• **EXERCISE DIRECTIONS**
Please output the records below word for word and omit the pictures.

——

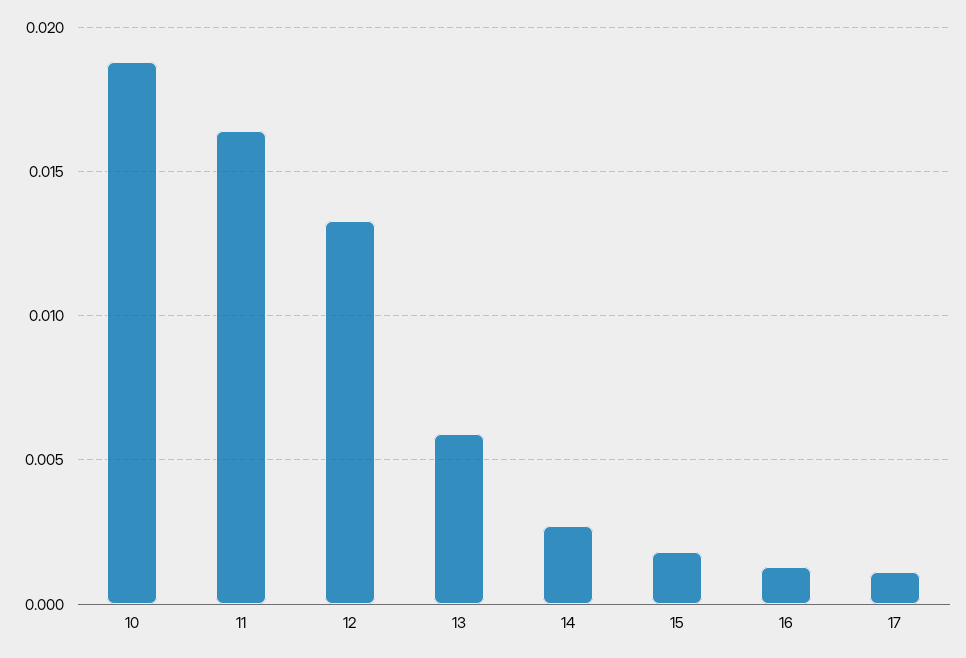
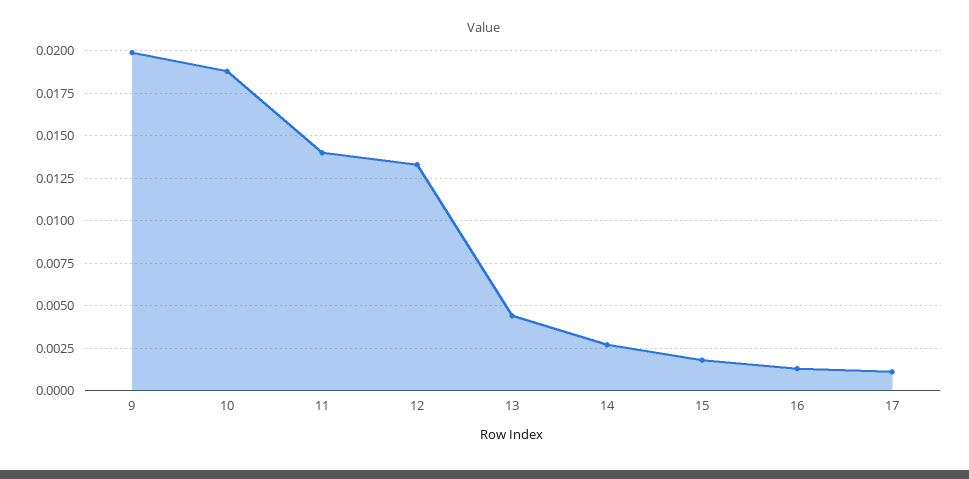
  {
    "10": 0.019,
-   "11": 0.0165,
+   "11": 0.014,
    "12": 0.0135,
-   "13": 0.006,
+   "13": 0.0045,
    "14": 0.0025,
    "15": 0.002,
    "16": 0.0015,
-   "17": 0.001
+   "17": 0.001,
+   "9": 0.02
  }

——

• **WRITTEN RESPONSE**
  {
    "10": 0.019,
-   "11": 0.0165,
+   "11": 0.014,
    "12": 0.0135,
-   "13": 0.006,
+   "13": 0.0045,
    "14": 0.0025,
    "15": 0.002,
    "16": 0.0015,
-   "17": 0.001
+   "17": 0.001,
+   "9": 0.02
  }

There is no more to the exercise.